The match criteria for selecting substitutes in RECS were physical distance and the number of units in the building. The number of units is not readily available in ABS frames for buildings that are not drop points, so generating building indicators required some custom work. It is debatable whether the substitute really needed to have the same number of units as the drop point with the selected unit. Many drop points were built as single-family homes and later converted to contain a separate apartment (Amaya, 2017b). These 2-unit drop points are not much like larger buildings constructed to be multifamily apartment buildings or condos. To some extent, then, size matters.
Calculating physical distance requires addresses to be geocoded, which is often done for ABS surveys anyway. Physical proximity was important for RECS because energy usage is dependent on weather and climate, which would be the same for neighboring buildings. For surveys about other topics, such as marital happiness, physical proximity may or may not take precedence over other match criteria, such as neighborhood demographics.
Beyond physical distance and building size, there is very little in an unadorned ABS frame on which to base a match. However, geocoded addresses enable auxiliary data from other sources to be appended to the frame. It is common to append area-level variables such as demographics from the American Community Survey at the census tract or census block group level. Substitute units that are physically near the selected drop units will often have the same values of the area demographics. Having similar demographics may be more important for areas where nearby substitutes cannot be found.
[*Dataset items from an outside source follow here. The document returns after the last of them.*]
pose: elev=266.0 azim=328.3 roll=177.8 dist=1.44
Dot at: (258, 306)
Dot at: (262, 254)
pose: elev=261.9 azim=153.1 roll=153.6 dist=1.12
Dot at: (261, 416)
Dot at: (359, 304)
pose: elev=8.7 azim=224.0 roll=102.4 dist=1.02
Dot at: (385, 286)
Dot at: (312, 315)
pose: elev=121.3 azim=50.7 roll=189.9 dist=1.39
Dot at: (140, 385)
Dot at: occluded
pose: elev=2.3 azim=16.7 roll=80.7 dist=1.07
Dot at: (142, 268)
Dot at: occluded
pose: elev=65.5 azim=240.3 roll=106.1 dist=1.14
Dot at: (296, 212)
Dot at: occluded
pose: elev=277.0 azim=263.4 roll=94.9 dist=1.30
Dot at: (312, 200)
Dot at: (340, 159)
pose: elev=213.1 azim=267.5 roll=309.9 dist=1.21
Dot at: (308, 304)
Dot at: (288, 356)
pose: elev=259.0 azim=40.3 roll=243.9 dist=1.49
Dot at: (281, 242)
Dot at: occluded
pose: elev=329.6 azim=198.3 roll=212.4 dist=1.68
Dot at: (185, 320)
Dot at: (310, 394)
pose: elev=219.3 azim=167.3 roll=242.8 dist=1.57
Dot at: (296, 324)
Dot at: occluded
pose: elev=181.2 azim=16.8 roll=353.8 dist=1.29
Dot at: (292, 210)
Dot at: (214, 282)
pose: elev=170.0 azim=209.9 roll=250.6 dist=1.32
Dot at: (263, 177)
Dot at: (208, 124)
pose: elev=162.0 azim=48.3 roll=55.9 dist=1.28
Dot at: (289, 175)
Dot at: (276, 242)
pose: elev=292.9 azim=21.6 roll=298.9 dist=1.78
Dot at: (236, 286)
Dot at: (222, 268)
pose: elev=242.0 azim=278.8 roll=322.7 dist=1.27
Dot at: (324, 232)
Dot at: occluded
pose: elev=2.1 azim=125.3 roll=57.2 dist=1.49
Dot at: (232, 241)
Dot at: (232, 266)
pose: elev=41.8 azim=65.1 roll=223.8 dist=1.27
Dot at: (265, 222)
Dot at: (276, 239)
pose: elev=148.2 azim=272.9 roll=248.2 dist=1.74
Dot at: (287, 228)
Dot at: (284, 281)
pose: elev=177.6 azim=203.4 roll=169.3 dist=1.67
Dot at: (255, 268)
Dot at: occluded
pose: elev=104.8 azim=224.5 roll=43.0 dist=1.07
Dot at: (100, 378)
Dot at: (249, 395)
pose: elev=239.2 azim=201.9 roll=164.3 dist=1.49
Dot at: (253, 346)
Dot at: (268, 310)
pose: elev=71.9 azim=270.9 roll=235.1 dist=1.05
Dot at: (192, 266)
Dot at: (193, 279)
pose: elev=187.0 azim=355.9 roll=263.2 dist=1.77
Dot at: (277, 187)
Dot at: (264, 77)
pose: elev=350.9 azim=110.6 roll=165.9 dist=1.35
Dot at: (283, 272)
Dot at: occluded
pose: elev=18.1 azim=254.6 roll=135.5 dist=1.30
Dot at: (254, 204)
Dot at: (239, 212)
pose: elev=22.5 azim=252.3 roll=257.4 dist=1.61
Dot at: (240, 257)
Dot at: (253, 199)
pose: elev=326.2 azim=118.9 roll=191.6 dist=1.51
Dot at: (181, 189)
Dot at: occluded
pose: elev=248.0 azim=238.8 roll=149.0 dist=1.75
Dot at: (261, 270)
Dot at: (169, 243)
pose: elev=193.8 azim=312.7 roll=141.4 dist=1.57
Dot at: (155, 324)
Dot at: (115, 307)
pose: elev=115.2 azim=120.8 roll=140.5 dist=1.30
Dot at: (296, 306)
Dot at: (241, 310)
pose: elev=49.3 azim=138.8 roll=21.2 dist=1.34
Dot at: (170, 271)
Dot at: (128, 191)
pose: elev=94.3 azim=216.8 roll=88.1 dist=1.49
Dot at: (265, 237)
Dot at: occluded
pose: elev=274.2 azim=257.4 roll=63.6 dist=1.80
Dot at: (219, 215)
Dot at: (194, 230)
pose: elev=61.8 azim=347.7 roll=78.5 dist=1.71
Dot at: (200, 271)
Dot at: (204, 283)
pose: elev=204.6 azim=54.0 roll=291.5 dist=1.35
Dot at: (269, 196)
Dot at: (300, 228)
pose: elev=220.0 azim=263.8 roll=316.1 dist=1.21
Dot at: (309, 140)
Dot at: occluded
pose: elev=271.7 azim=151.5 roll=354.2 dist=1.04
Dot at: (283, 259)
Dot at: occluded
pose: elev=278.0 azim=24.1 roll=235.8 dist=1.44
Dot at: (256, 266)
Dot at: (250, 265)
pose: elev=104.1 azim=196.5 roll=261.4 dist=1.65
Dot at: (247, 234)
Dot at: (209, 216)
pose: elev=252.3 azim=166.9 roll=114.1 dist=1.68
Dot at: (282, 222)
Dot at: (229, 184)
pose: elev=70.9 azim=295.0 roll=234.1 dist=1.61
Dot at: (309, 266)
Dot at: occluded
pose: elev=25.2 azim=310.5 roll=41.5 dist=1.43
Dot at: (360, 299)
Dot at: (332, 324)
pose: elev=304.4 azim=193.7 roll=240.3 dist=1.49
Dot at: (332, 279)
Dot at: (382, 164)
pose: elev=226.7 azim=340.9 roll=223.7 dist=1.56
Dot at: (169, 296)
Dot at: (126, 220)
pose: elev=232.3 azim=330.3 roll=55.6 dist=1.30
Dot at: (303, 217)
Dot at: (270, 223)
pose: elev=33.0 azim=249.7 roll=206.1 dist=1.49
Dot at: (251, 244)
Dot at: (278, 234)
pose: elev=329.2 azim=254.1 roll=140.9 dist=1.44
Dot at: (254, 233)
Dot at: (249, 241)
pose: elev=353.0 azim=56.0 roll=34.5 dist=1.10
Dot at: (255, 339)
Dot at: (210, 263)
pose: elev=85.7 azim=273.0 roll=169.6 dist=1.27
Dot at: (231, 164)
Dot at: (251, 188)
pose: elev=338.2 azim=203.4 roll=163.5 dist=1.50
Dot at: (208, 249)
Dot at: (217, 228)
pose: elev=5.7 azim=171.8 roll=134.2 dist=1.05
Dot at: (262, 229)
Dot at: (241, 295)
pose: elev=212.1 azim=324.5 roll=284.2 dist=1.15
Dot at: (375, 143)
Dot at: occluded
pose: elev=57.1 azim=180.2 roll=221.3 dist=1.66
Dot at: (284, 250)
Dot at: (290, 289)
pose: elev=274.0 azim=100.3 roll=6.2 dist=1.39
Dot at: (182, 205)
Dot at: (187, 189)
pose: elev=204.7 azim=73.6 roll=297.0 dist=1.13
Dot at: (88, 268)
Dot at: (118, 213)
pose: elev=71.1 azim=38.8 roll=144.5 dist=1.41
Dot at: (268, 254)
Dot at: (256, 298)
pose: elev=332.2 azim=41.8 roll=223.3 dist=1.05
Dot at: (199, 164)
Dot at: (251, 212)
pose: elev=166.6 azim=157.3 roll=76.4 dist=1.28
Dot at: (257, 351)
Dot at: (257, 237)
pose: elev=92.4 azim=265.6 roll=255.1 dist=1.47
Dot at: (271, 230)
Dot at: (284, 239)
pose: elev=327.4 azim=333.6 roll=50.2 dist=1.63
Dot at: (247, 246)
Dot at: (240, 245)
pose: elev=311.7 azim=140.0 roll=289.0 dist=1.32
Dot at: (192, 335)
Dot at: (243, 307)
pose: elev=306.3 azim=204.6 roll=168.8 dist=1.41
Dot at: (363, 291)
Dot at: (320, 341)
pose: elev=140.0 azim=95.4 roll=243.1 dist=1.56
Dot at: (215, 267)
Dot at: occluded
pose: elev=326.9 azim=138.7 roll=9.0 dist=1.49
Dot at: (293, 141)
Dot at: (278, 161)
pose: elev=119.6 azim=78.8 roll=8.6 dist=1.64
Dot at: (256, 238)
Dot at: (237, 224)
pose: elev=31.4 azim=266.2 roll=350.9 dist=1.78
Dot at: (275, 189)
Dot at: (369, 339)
Building characteristics such as year built, construction material, square footage, building footprint size, or housing unit cost would make nice match criteria for RECS, if available. Nationally, no complete list of buildings exists, so it is not possible to append a file of building characteristics to the entire frame. Some cities or states have building registries or other administrative files for building codes, energy efficiency status, real estate records, or property taxes, for example. Some files will be more complete than others. It may be impractical to piece together data in different forms for different geographical areas, if one could even gain access to the data. Still, for a local survey, an investigation of additional data sources may be worthwhile. As long as the substitutes match the selected drop units in aggregate, though, pairwise similarity is less of a concern.
Acknowledgments
The authors thank the Energy Information Administration for sponsoring our work on the 2020 Residential Energy Consumption Survey (RECS) and thank Paul Biemer, the senior designer of the 2020 RECS sample. We acknowledge Kate Mills for pairwise comparisons of drop units and their substitutes and Taylor Lewis for leading the upcoming validation of the substitution method. We also thank Carolyn Hronis and Katie Lewis for reviews and helpful suggestions.